Oh, and mustn't forget my favourite whitethorn, here also in Hermitage Wood ... 


... and further upstream on the Frome, at Winterbourne Down.


And, of course, lots of other flowers too ... 


row 1: cowslip; red campion; yellow mustard; ground ivy; whitethorn x 2; comfrey

row 2: greater stitchwort; wood avens; cuckoo flower (lady's smock); hedge mustard; dog rose; jack-by-the-hedge (garlic mustard); bluebells, yellow archangel, wild garlic; hemlock water dropwort

row 3: horse chestnut, whitethorn and cow parsley; green-winged orchid; rowan; forget-me-not; flag iris; lesser celandine; columbine; elder blossom

row 4: fringe cups; yellow archangel; buttercup and vetch; wood speedwell; wild strawberry; herb Robert; black mustard; alkanet

The squeeze-belly stile leading down to Wickham Glen was also beautifully dressed with cow parsley and alkanet ... 

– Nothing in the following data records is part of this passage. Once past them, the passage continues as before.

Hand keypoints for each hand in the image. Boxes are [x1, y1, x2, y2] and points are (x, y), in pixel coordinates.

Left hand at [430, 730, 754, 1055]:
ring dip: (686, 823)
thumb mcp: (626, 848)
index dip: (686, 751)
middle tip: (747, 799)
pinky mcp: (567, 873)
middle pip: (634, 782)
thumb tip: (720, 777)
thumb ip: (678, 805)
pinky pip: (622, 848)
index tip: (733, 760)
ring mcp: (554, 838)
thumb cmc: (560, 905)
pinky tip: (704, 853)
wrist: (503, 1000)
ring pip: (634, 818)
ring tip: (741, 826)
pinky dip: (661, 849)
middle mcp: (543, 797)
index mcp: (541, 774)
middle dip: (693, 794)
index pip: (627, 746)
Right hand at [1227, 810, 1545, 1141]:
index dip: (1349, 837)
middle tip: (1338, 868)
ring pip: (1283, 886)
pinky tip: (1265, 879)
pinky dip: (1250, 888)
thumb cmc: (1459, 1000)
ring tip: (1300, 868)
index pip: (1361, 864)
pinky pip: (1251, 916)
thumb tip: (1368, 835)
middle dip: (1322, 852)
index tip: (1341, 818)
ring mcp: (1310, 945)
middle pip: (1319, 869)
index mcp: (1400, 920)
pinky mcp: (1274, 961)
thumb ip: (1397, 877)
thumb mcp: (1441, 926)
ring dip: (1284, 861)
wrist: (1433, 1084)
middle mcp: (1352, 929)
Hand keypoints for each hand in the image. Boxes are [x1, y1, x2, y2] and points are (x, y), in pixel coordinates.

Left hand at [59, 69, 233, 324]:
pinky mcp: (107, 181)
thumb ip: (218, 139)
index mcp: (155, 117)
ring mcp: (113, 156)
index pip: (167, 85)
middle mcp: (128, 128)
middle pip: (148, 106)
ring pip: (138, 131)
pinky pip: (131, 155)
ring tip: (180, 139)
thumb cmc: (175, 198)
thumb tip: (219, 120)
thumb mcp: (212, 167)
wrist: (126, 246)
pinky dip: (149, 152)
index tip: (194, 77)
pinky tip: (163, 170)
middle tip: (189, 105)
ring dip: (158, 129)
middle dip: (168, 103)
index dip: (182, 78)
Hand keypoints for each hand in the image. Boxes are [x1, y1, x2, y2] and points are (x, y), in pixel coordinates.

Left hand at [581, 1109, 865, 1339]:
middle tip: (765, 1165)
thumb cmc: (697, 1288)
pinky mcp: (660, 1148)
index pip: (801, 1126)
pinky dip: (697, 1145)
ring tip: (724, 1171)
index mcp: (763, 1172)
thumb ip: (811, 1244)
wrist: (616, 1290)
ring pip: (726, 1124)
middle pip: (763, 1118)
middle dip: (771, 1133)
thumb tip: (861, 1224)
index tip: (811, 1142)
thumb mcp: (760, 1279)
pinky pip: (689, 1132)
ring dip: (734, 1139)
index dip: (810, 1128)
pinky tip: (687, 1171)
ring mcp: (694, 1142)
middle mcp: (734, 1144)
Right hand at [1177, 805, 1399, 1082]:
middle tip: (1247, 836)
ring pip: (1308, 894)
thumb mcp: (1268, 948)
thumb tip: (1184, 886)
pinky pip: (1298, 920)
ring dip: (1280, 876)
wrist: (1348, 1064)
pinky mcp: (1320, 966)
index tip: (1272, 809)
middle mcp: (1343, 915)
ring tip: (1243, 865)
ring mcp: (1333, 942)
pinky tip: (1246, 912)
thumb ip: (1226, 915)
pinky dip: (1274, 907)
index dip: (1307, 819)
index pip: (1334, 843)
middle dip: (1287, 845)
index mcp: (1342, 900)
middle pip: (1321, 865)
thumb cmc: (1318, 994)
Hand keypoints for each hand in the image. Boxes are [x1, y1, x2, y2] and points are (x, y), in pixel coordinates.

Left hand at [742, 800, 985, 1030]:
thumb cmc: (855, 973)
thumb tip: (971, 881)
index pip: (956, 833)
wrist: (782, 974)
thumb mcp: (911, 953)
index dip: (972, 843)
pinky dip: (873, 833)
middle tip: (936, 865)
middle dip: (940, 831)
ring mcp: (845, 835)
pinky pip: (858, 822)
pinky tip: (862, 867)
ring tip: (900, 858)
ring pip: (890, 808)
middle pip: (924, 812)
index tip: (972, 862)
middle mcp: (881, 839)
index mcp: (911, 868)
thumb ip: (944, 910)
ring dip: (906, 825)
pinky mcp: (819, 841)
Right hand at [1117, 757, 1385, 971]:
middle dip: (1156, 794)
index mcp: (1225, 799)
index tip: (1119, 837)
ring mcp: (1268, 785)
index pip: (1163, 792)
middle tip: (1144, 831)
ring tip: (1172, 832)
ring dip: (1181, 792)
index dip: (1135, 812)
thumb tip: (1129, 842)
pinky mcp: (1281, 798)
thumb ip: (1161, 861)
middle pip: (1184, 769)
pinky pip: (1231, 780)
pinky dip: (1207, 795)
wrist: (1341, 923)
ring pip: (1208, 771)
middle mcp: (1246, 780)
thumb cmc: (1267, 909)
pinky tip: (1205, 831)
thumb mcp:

... while downstream at Eastville Park lake, there were cygnets, ducklings, goslings, cootlings and, rather ominously, the local heron. 

Where there are lots of flowers, there are insects, but most of them far too flighty for me to take a photo of.


Fungi don't move around much, though there's not a lot about at present:


Good times for hoggin finding, though: last year's leaf litter is gone, mud is no longer an issue, other people are out walking and displacing soil, and spring showers make the ground soft enough to dig bits out:



On Halfpenny Bridge at Snuff Mills


Path at Vassalls Park

There was deep sadness one morning when I was walking at Blaise and found that a favourite tree - a sweet chestnut estimated to be between four and six hundred years old - had fallen in the four weeks since I'd last visited it. 


I'd got into the habit of photographing it every time I saw it: above, on the left hand side, is how it looked in November, March and early April. 

Nearby in the wood, there was another fallen tree - a beech - blocking the path ...


... and another in the woods at Winterbourne Down. It's been such a year for falling trees, with no signficant wind storms to cause it. I can only assume it's down to extremes of climate - a hot dry summer, followed by a very wet winter, followed by a dry spring.


Other sadnesses: a fallen bluetit and a fallen nest. 


More predated bluetit feathers here, along with an (early) moulted great spotted woodpecker tail feather, a goldfinch primary and a tawny owl secondary.


After the loss of one old friend, making the acquaintance of a new one - this magnificent, railing-eating oak in the woods at Bishop's Knoll - was a comfort. 




Old Sneed Park nature reserve




Old Sneed Park Lake

After the hurly-burly of spring, Cwtch and I are looking forward to summer, where you can wander along side paths and end up getting lost in woods you know perfectly well all the rest of the year. Bring on the peace of the deep, dark woods.